>>>

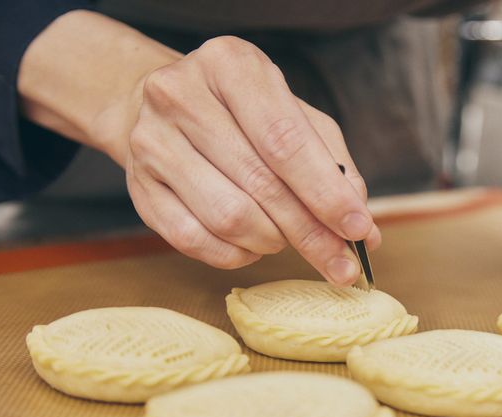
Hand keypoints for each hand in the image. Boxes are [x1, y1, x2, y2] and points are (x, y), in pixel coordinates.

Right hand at [122, 36, 379, 280]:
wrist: (159, 108)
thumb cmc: (243, 114)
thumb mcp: (296, 116)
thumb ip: (334, 166)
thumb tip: (363, 230)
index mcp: (229, 65)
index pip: (285, 141)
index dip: (326, 193)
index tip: (360, 230)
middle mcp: (181, 96)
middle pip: (260, 183)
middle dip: (311, 233)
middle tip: (343, 265)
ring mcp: (152, 142)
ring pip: (228, 217)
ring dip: (273, 242)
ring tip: (290, 240)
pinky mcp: (138, 188)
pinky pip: (195, 240)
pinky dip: (237, 254)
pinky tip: (254, 246)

<<<

* WHAT YOU WILL DO *
After finding the line that contains "middle dip: (311, 233)" in the records above, copy that line and each one after it exactly, through the final line.

* RESPONSE BOX *
middle dip: (311, 233)
middle tip: (343, 265)
ring mcp: (152, 142)
ring pip: (228, 217)
ring dip: (273, 242)
ring tip: (290, 240)
pinky mcp: (138, 188)
pinky pip: (195, 240)
pinky dip: (237, 254)
pinky tip: (254, 246)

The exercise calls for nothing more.